Surgical excision, radiotherapy, surgical resection combined with low-dose postoperative radiotherapy, and oral corticosteroids are some of the available treatment modalities, but the optimal method is still controversial. Radiotherapy is preferred in cases of recurrent KD when other treatments have failed to control the disease [21, 25]. Some patients had a positive response to other immunosuppressants, such as Mycophenolate Mofetil [22, 27]. Our patient improved when Mycophenolate Mofetil was used, while his previous treatment with Azathioprine was less effective. However, due to the limited number of cases and the lack of randomised trials, the efficacy of therapy has not been adequately studied.

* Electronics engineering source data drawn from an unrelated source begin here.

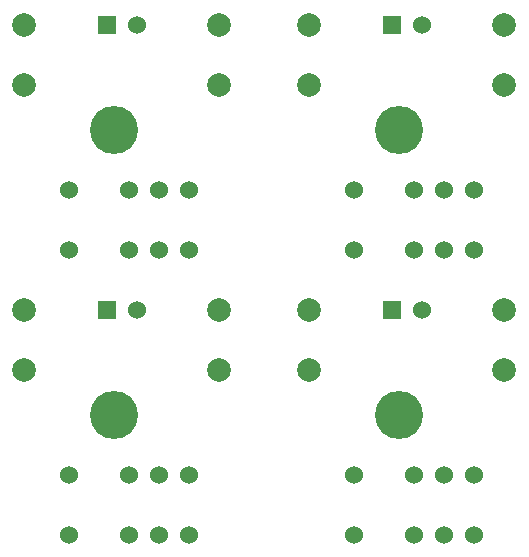
<source format=gts>
G04 (created by PCBNEW (2013-07-07 BZR 4022)-stable) date 1/16/2015 9:29:06 PM*
%MOIN*%
G04 Gerber Fmt 3.4, Leading zero omitted, Abs format*
%FSLAX34Y34*%
G01*
G70*
G90*
G04 APERTURE LIST*
%ADD10C,0.00590551*%
%ADD11C,0.0787402*%
%ADD12C,0.06*%
%ADD13R,0.06X0.06*%
%ADD14C,0.16*%
G04 APERTURE END LIST*
G54D10*
G54D11*
X21000Y-22500D03*
X21000Y-20500D03*
X27500Y-20500D03*
X27500Y-22500D03*
X21000Y-13000D03*
X21000Y-11000D03*
X18000Y-20500D03*
X18000Y-22500D03*
X11500Y-13000D03*
X11500Y-11000D03*
X27500Y-11000D03*
X27500Y-13000D03*
X11500Y-22500D03*
X11500Y-20500D03*
X18000Y-11000D03*
X18000Y-13000D03*
G54D12*
X22500Y-28000D03*
X24500Y-28000D03*
X25500Y-28000D03*
X26500Y-28000D03*
X26500Y-26000D03*
X25500Y-26000D03*
X24500Y-26000D03*
X22500Y-26000D03*
X13000Y-28000D03*
X15000Y-28000D03*
X16000Y-28000D03*
X17000Y-28000D03*
X17000Y-26000D03*
X16000Y-26000D03*
X15000Y-26000D03*
X13000Y-26000D03*
X22500Y-18500D03*
X24500Y-18500D03*
X25500Y-18500D03*
X26500Y-18500D03*
X26500Y-16500D03*
X25500Y-16500D03*
X24500Y-16500D03*
X22500Y-16500D03*
X13000Y-18500D03*
X15000Y-18500D03*
X16000Y-18500D03*
X17000Y-18500D03*
X17000Y-16500D03*
X16000Y-16500D03*
X15000Y-16500D03*
X13000Y-16500D03*
G54D13*
X23750Y-20500D03*
G54D12*
X24750Y-20500D03*
G54D13*
X14250Y-20500D03*
G54D12*
X15250Y-20500D03*
G54D13*
X23750Y-11000D03*
G54D12*
X24750Y-11000D03*
G54D13*
X14250Y-11000D03*
G54D12*
X15250Y-11000D03*
G54D14*
X14500Y-14500D03*
X24000Y-14500D03*
X14500Y-24000D03*
X24000Y-24000D03*
M02*

</source>
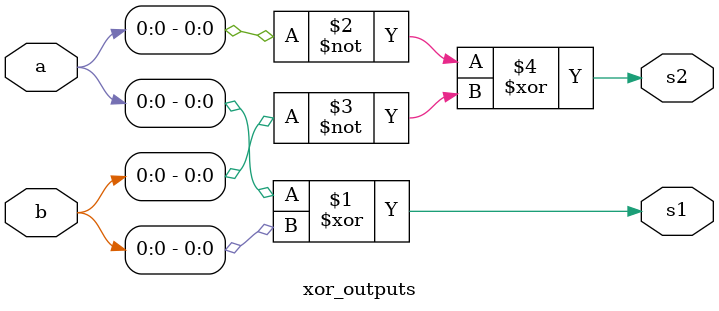
<source format=v>
module xor_outputs(
    output wire s1,
    output wire s2,
    input wire [7:0] a,
    input wire [7:0] b
);

xor u_xor1(s1, a[0] ^ b[0]);
xor u_xor2(s2, (~a[0]) ^ (~b[0]));

endmodule

</source>
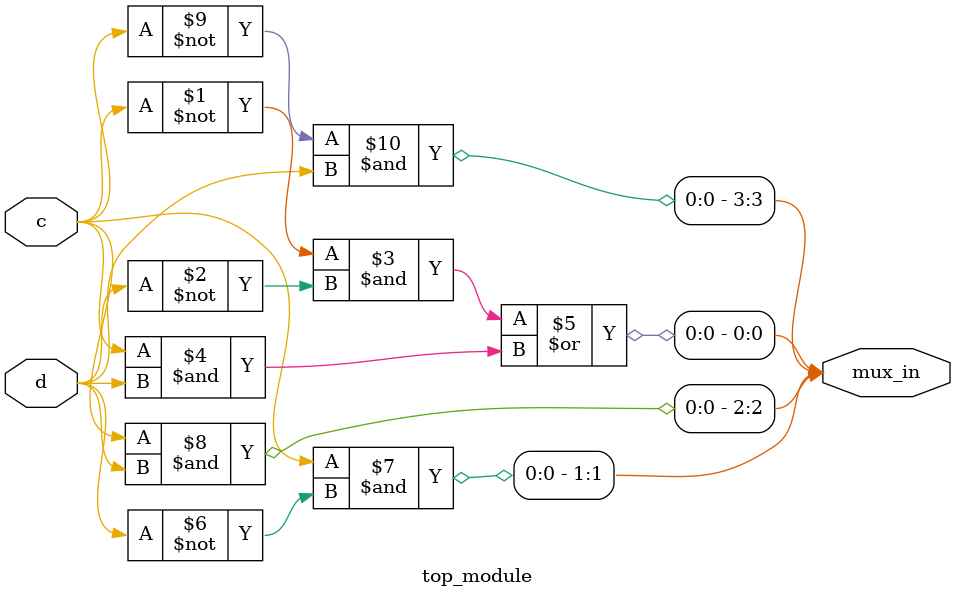
<source format=sv>
module top_module (
    input c,
    input d,
    output [3:0] mux_in
);

    // Implement the Karnaugh map using 2-to-1 multiplexers
    assign mux_in[0] = (~c & ~d) | (c & d);
    assign mux_in[1] = (c & ~d);
    assign mux_in[2] = (c & d);
    assign mux_in[3] = (~c & d);

endmodule

</source>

According to Ye et al. surgical resection followed by postoperative low-dose radiotherapy can achieve the lowest recurrence rate [6]. Senel et al. [13] used immunosuppressants (steroids, Azathioprine, and Cyclosporine) to treat KD patients with focal segmental glomerulosclerosis (FSGS). They were able to achieve quick improvement, and this regimen was recommended for cases with extensive fibrosis [24]. Romao et al. used corticosteroid monotherapy for a patient with FSGS, but the kidney function deterioration was rapid and ended with a kidney transplant [28]. In our case, the patient was treated with steroids and immunosuppressants (Azathioprine) after a diagnosis of FSGS was made.

4. Conclusions

Despite the unclear presentation and aetiology, Kimura’s disease should be considered in the differential diagnosis of a subcutaneous neck mass and multiple subcutaneous nodules, especially when the condition appears with atypical systemic involvement and similarity to other hypereosinophilic conditions and IGg-4-related diseases. Indeed, the diagnosis should be based on the combination of characteristic histopathologic, clinical, serologic, and radiologic findings. To ensure favourable outcomes and prevent renal and thrombotic complications, treatment should aim to preserve the function and appearance of affected tissues.

Data Availability

The radiographic data and laboratory tests used to support the findings of this study are included within the article. Any other data related to this research are available from the corresponding author on reasonable request.

Written consent has been obtained from the patient. No patient identifiable data are included in this case report.

Conflicts of Interest

The authors declare that they have no conflicts of interest.